School administrators will allow students to leave class at 10 a.m. and attend either the walkout rally or a prayer vigil in the high school gymnasium. Both are scheduled to last 19 minutes to remember the 17 Stoneman Douglas High School shooting victims as well as the two students killed in a January shooting at Marshall County High School.

Sims and Jacob Hansen said their plans are to hold a moment of silence for the 19 victims, as well as prayer and testimony.

They will also discuss ways to advocate against school violence by contacting state and U.S. legislators, and even provide a petition to overturn the 1990s Dickey Amendment, which prohibits the Centers for Disease Control from studying gun violence.

Hansen, a member of the school's Young Democrats, reiterated the walkout isn't about gun control, but that the sentiment behind the national walkout has skewed some perceptions of what they hope to do locally.

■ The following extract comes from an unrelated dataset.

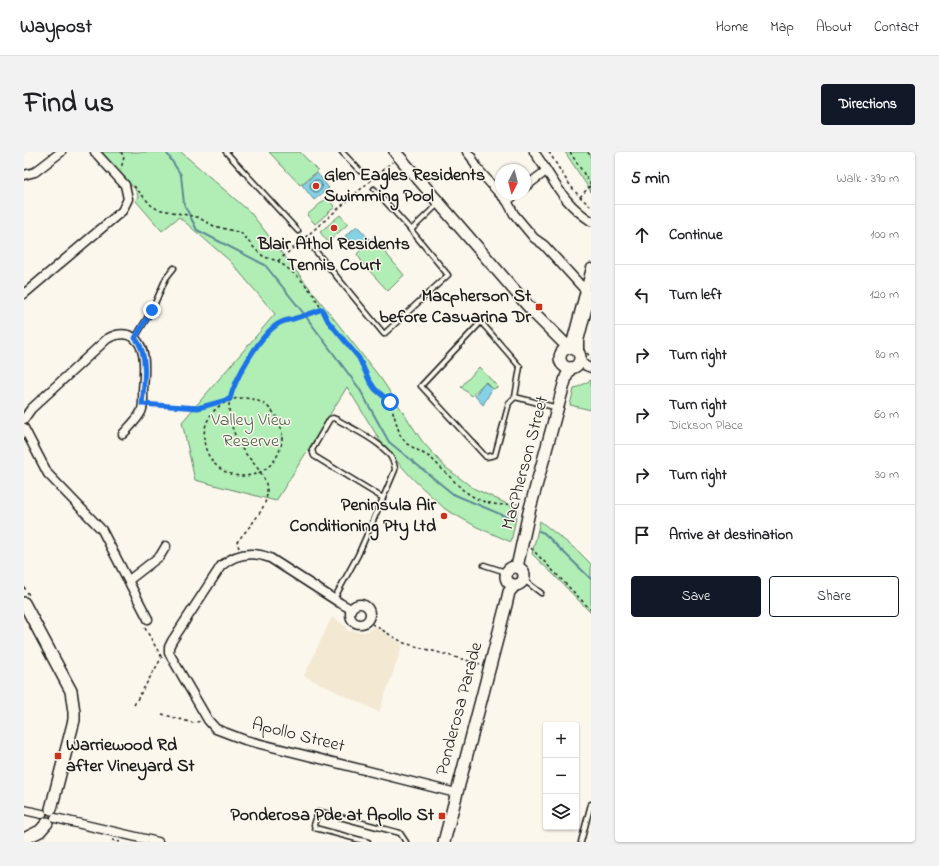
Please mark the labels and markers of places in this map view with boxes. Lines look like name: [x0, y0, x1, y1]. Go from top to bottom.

"We want more people to spread their opinions and talk about school safety so we can figure it out," he said. "That's how we begin something, by talking about it."

"We know there's no way to completely eradicate all violence," Sims said, "but this is just about empowering students to know that they're old enough to have an opinion."

Both stressed they are not promoting any particular agenda, as they have differing opinions on guns. But they also know finding a solution dwells somewhere between the polarizing black and white views.

And to get there means including many voices and ideas.

"I think students should be more included in the conversations," Sims added. "Students and teachers are the victims, and they've not been effectively included in conversations between adults and conversations between legislators."